**WORK TO BE COMPLETED**. Retype the lines word for word, starting with the first line and going on through the line with "in bytes (.Length).".

DATA EXTRACT Start Marker

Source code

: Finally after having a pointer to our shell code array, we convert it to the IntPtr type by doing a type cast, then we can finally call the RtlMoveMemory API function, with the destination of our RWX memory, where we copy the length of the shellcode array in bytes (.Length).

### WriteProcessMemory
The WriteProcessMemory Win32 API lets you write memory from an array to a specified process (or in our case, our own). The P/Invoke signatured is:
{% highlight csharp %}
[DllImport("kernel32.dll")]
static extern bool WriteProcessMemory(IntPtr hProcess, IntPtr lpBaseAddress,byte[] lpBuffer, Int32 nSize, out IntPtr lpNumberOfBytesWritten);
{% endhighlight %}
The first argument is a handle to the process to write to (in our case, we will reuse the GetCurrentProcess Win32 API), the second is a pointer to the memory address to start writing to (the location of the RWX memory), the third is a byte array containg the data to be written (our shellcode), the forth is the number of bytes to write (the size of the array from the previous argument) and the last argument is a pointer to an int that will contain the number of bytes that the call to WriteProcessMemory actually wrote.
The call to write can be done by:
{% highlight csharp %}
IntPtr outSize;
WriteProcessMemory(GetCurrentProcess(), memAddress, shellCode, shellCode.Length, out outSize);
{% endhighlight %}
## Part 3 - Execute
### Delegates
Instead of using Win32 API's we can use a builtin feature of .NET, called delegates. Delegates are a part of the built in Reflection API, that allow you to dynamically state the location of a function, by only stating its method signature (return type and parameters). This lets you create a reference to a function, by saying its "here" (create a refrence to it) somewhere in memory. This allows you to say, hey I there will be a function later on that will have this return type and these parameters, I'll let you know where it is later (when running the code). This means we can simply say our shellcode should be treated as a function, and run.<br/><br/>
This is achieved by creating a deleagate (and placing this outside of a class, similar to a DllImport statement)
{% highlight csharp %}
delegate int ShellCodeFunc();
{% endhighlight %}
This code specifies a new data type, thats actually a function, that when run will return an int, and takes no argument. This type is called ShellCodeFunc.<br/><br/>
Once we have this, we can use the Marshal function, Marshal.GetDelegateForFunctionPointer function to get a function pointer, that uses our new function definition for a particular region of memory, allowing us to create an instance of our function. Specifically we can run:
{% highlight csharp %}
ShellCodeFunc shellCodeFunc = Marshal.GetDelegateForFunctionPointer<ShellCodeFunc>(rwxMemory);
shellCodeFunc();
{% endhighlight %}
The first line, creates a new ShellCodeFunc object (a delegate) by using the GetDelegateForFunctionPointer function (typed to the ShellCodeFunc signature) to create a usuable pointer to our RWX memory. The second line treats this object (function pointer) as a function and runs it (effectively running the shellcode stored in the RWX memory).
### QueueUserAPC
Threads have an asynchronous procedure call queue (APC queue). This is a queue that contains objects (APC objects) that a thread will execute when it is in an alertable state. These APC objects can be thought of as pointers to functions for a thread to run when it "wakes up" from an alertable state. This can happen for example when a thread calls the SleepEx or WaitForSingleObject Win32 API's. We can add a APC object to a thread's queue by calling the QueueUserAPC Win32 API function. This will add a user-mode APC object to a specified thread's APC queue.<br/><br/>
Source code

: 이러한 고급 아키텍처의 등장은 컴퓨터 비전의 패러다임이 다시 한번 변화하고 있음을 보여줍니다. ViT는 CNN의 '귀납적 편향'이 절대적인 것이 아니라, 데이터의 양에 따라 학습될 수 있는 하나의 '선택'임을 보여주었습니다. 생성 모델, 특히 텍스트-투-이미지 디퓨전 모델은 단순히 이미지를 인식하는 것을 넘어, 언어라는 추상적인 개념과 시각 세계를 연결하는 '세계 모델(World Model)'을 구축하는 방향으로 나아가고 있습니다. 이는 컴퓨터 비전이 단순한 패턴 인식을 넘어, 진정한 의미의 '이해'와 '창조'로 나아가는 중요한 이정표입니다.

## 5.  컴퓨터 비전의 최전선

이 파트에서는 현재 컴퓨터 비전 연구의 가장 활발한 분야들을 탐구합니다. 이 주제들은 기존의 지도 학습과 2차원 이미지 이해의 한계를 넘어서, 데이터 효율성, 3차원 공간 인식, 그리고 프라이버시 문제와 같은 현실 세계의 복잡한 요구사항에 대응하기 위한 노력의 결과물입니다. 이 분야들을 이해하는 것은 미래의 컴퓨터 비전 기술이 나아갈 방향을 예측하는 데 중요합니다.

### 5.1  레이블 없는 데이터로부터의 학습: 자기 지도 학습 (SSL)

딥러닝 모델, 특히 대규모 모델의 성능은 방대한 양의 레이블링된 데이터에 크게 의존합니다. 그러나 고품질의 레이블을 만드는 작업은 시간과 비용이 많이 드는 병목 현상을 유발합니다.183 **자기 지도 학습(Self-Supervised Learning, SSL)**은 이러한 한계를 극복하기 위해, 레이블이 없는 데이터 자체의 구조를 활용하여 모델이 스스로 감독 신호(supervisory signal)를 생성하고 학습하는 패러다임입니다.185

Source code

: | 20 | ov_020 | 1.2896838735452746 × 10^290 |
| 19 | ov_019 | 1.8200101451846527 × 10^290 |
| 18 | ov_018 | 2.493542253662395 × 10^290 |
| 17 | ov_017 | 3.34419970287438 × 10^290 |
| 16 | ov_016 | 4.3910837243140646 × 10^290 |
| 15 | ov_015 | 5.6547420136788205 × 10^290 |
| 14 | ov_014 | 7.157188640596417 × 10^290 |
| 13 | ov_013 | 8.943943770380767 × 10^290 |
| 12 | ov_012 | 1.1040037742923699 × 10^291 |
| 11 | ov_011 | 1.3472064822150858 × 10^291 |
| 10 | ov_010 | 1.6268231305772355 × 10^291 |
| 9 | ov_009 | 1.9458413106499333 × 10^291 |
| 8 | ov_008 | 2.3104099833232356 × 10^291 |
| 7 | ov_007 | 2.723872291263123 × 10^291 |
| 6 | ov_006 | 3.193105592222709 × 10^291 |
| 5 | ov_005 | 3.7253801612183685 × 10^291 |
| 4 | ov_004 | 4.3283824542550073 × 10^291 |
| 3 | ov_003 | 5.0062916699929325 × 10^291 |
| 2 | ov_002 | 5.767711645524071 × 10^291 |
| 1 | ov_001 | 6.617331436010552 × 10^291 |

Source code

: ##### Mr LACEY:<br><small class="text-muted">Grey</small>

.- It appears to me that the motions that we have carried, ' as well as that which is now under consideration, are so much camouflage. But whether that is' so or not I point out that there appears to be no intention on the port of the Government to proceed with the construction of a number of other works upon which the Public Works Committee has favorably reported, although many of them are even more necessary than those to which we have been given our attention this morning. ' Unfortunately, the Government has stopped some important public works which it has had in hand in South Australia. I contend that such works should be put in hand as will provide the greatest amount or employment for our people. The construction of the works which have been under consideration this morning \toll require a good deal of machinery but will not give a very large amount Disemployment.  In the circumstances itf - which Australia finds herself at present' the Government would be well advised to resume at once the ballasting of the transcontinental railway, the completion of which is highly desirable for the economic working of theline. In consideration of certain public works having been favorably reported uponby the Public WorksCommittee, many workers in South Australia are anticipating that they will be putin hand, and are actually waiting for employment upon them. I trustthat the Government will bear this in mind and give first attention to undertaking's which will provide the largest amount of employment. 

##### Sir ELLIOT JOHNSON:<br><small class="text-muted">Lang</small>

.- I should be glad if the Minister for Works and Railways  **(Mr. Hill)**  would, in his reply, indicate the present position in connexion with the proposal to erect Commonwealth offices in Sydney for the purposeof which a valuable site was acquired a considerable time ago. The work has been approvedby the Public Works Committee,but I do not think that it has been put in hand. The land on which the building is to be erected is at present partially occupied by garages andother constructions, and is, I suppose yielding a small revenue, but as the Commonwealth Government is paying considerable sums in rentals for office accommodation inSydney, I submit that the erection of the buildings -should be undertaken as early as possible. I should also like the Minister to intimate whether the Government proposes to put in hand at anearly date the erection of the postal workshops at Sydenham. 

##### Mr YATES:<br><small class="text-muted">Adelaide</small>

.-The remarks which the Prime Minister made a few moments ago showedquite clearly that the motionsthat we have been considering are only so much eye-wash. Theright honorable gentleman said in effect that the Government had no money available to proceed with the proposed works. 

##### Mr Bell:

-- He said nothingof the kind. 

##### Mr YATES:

DATA EXTRACT End Marker

**ANSWER TO THE PROBLEM**.
Source code

: Finally after having a pointer to our shell code array, we convert it to the IntPtr type by doing a type cast, then we can finally call the RtlMoveMemory API function, with the destination of our RWX memory, where we copy the length of the shellcode array in bytes (.Length).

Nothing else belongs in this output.